COMO EL JUEVES

Albergo sentimientos encontrados hacia las personas que creen estar solas en medio del barullo ciudadano. Me refiero, por ejemplo, a las que detienen el carro de la compra o la sillita del niño en el pasillo del supermercado, sin atender a los otros compradores, que deben filtrarse por el escaso espacio restante. A las que se plantan frente a la puerta del metro o del autobús, con frecuencia pertrechadas con enormes mochilas que nunca tienen a bien quitarse de la espalda para colocar en el suelo, alejadas de las caras de los otros viajeros. A las que pasean en familia ocupando toda la acera a una velocidad que roza la de la tortuga de la fábula de Esopo, mientras los transeúntes más afines a la liebre de dicho relato se ven obligados a realizar maniobras molestas o arriesgadas (meterse en los alcorques, hacer equilibrios en el bordillo, bajarse a la calzada y convivir con el tráfico) para adelantarlas. A las que se apresuran a pasar cuando alguien amable sujeta una puerta, sin plantearse siquiera que dicha persona pretendía dejar pasar solo a quien iba inmediatamente detrás y no a un tropel de gente hosca que ni la mira ni le da las gracias. A las que se lanzan como el hombre bala del circo tradicional para alcanzar antes que nadie el asiento del metro que acaba de quedarse libre. Podría seguir. Este amplio abanico de actitudes que resumiré con la fórmula «creerse solo en la ciudad» me produce una furia irreprimible, pero a la vez me llena de algo parecido a la admiración. ¿Qué no harán estos individuos en sus vidas profesionales, en sus entornos familiares y amistosos? ¿Con qué rotundidad impondrán su criterio, darán golpes en la mesa, marcarán límites y líneas rojas? Me los imagino plantando cara a sus semejantes y reivindicando lo suyo con la fiereza de don Pelayo en la batalla de Covadonga. Cuánto mejor les irá en la vida a estos lobos urbanos, reflexiono, que a las tímidas ardillitas que ceden el paso y piden perdón.

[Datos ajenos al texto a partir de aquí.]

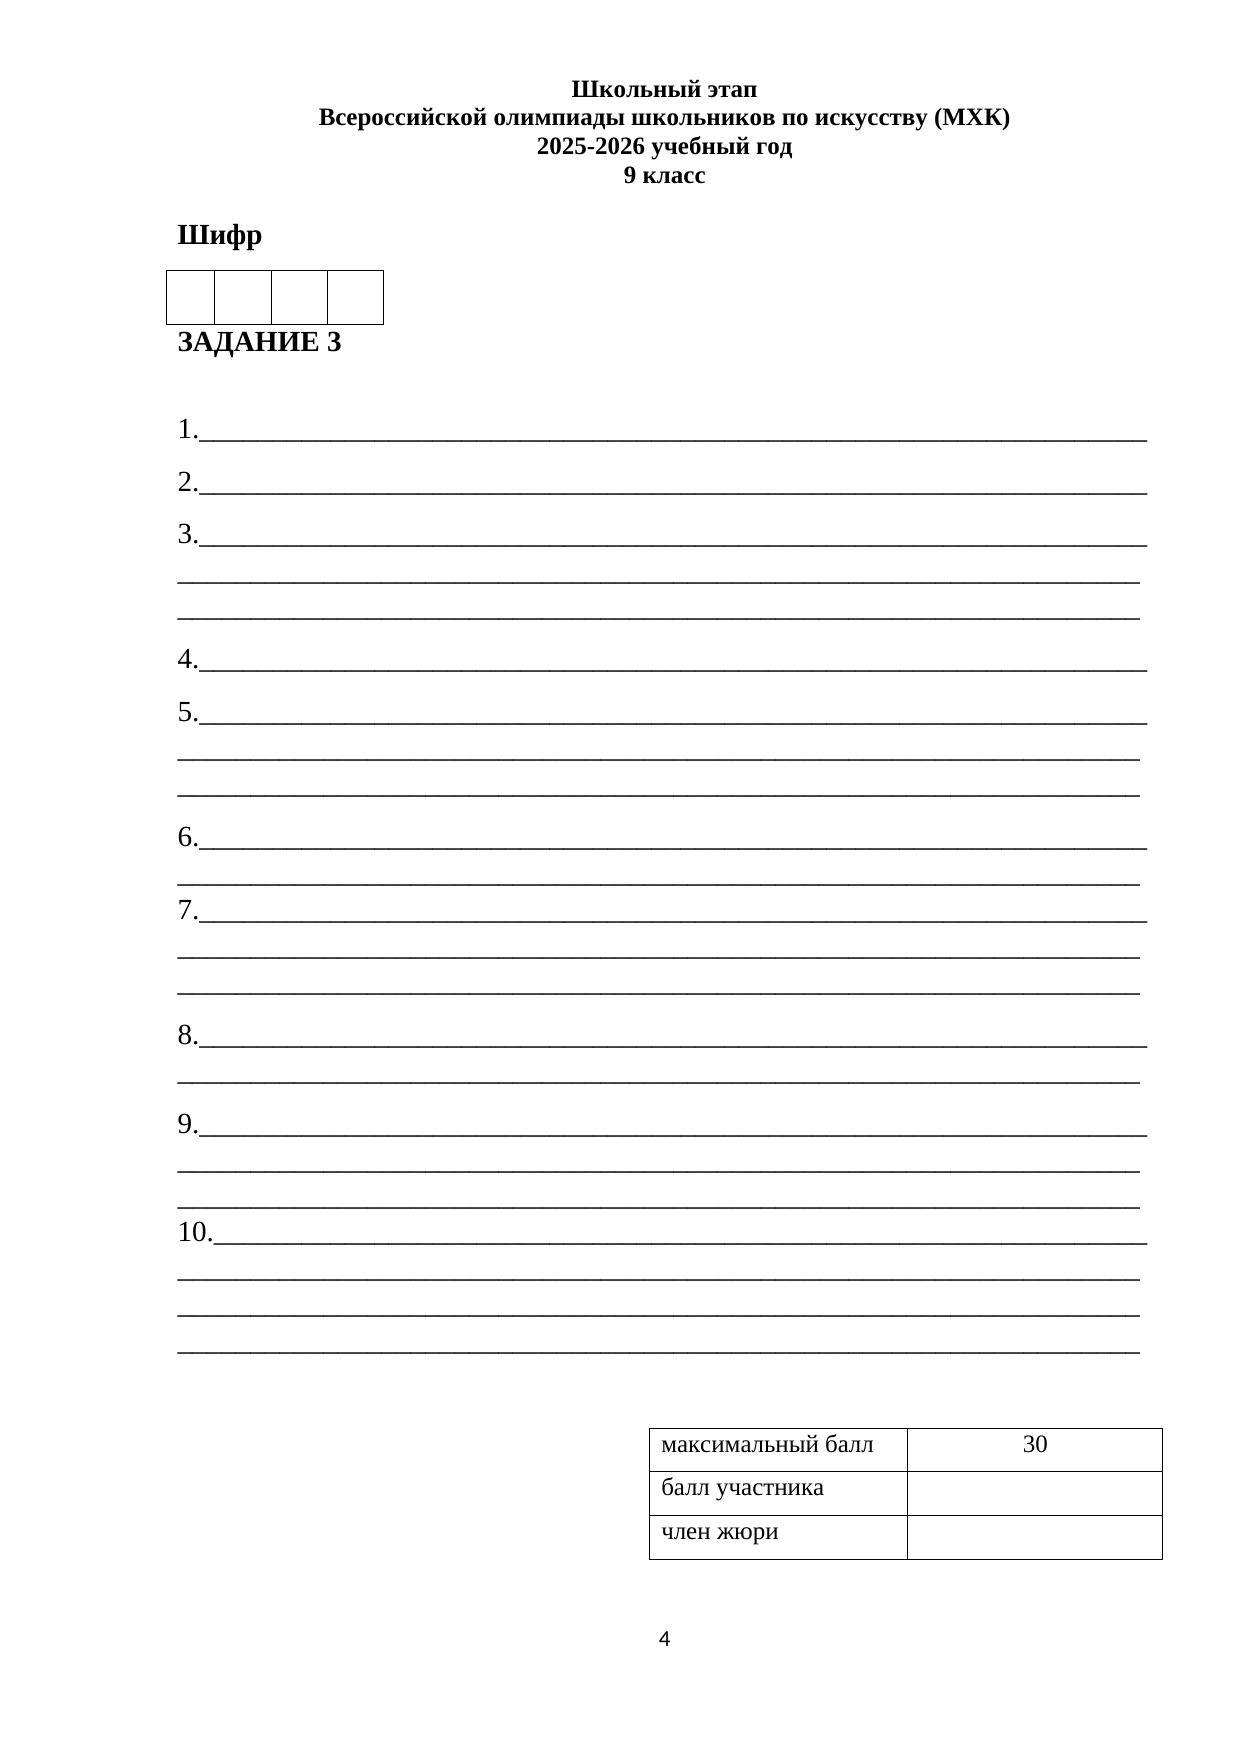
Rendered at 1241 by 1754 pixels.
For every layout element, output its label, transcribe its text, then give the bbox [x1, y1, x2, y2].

table_cell балл участника [650, 1472, 907, 1515]
table_cell [908, 1516, 1162, 1559]
text 1._________________________________________________________________ [177, 411, 1152, 444]
text ЗАДАНИЕ 3 [177, 324, 1152, 358]
text 6.___________________________________________________________________________________________________________________________________ 7._____________________________________________________________________________________________________________________________________________________________________________________________________ [177, 819, 1152, 998]
text 3._____________________________________________________________________________________________________________________________________________________________________________________________________ [177, 516, 1152, 622]
table_header [272, 271, 327, 323]
table_cell [908, 1472, 1162, 1515]
table_cell член жюри [650, 1516, 907, 1559]
text 4._________________________________________________________________ [177, 642, 1152, 675]
table_header [167, 271, 214, 323]
text 5._____________________________________________________________________________________________________________________________________________________________________________________________________ [177, 694, 1152, 800]
text 8.___________________________________________________________________________________________________________________________________ [177, 1017, 1152, 1087]
text 9._____________________________________________________________________________________________________________________________________________________________________________________________________10.______________________________________________________________________________________________________________________________________________________________________________________________________________________________________________________________________ [177, 1106, 1152, 1356]
text 2._________________________________________________________________ [177, 464, 1152, 497]
table_header [328, 271, 383, 323]
text Шифр [177, 217, 1152, 250]
table_header [215, 271, 271, 323]
table_header 30 [908, 1429, 1162, 1471]
table_header максимальный балл [650, 1429, 907, 1471]
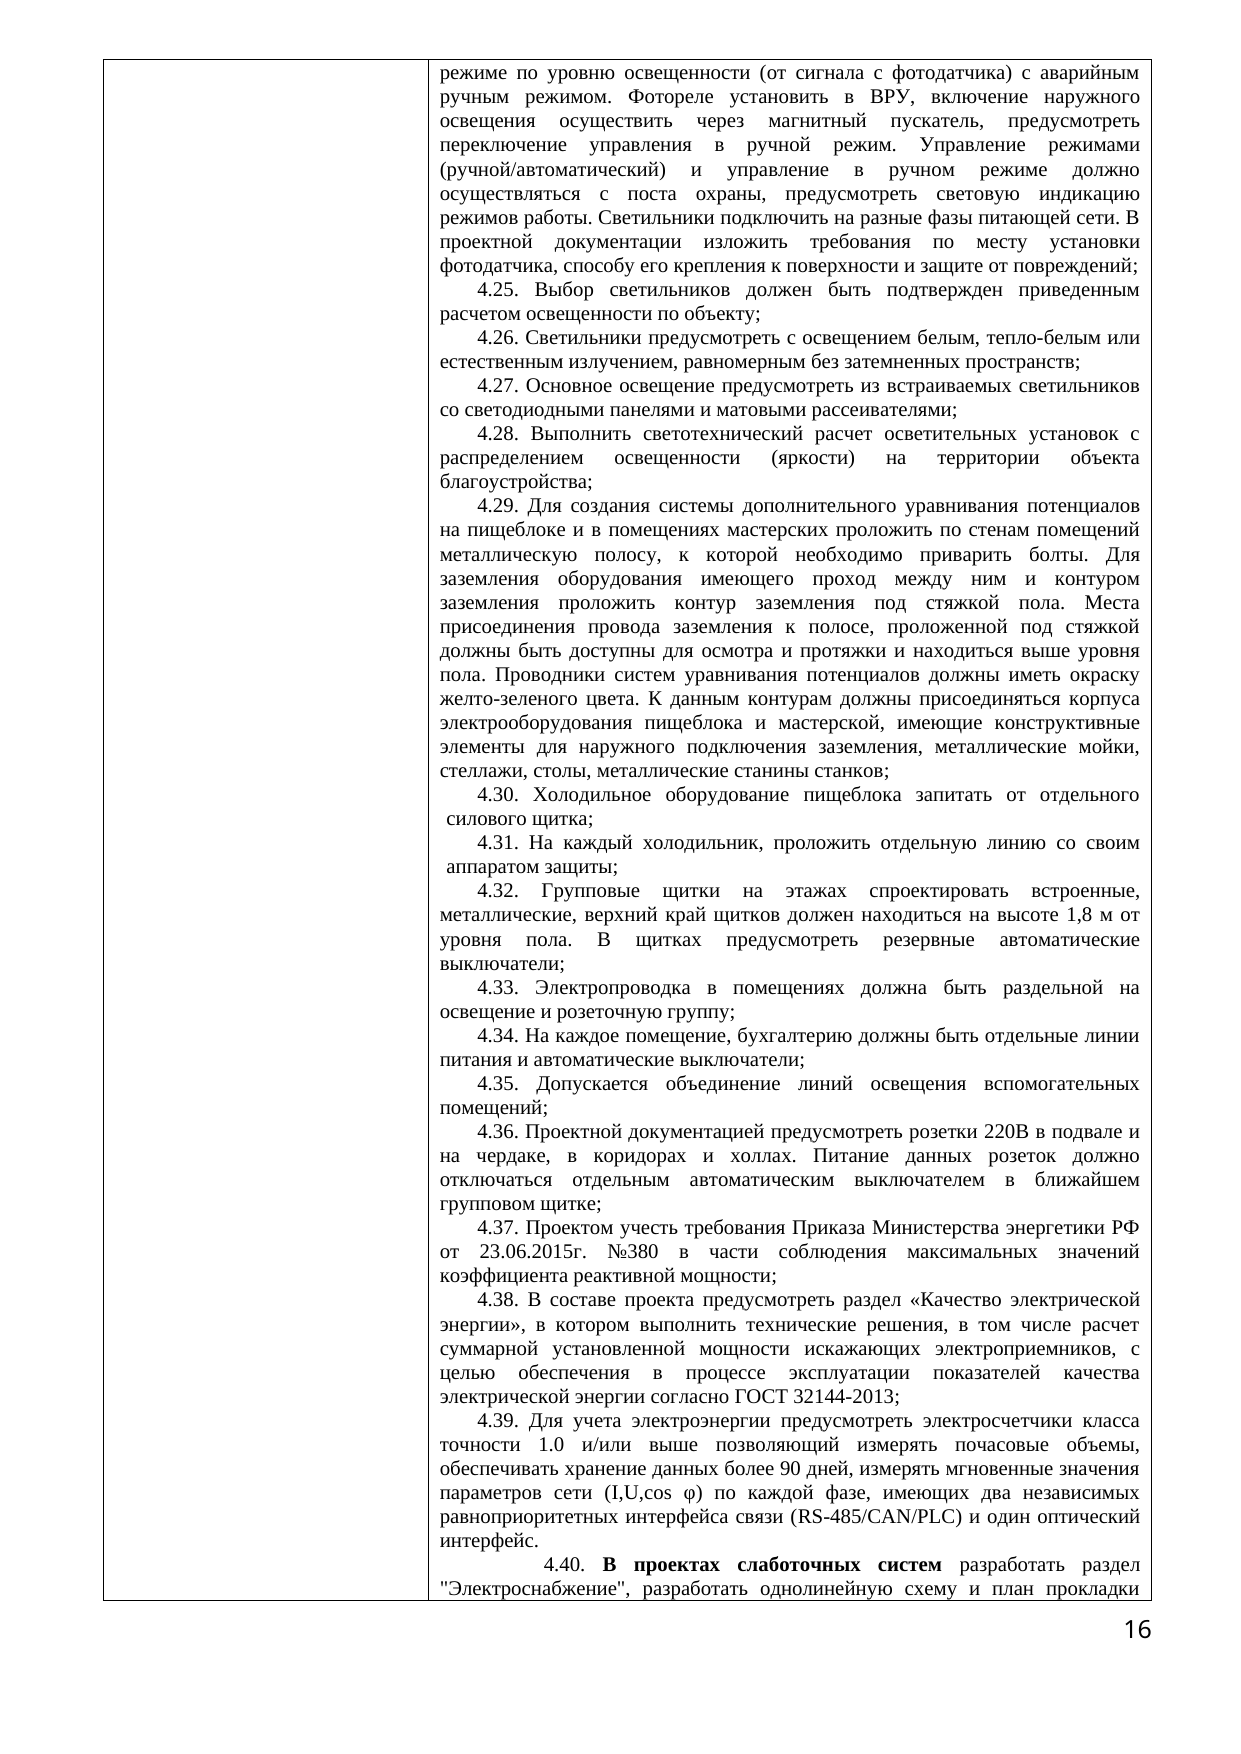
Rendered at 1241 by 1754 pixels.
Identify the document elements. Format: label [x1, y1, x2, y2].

Hace un par de semanas, al salir de casa coincidí con la portera, que ejerce además las tareas de limpieza. Digo mal: más que encontrarme con ella, me encontré con sus útiles de trabajo, que indicaban su presencia en las inmediaciones de la garita de los conserjes. El vestíbulo es bastante amplio y yo estaba pasando sin problemas en dirección a la puerta, cuando la mujer se materializó delante de mí. Es una persona muy expresiva y sonriente. Me saludó con una alegría que le envidio y se lanzó para apartar el carrito de la limpieza.

—¡Perdón, ya lo quito! —exclamó, sin perder la sonrisa.

Yo iba, lo confieso, con los auriculares puestos y, como siempre que alguien se dirige a mí en esas circunstancias, me asaltó una incomprensible torpeza para pulsar el botón de pausa en el móvil. Le contesté como pude por encima de la música y las voces que ocupaban en ese instante mis oídos. A pesar de la amalgama sonora, capté que la mujer decía:

—Estoy siempre en medio, como el miércoles.

No recuerdo qué le contesté. Su afirmación me había descolocado por completo. En primer lugar, estaba la elección de palabras: ¿no se decía «estar en medio, como el jueves»? Cuestiones léxicas aparte, lo que más me sorprendía era que alguien desbordado de trabajo se apresurara a dejar libre un espacio que ya lo estaba bastante. Me despedí de ella y me alejé en dirección al metro, donde sin duda me aguardaba un buen número de individuos prestos a cortarme el paso, a apabullarme con sus pertenencias, a dejarme clavada sujetando una puerta frente a una riada de viajeros indiferentes. Enérgicos, agresivos, reivindicando su posición única en la ciudad y en la vida. Siempre en medio. Como el miércoles. Como el jueves.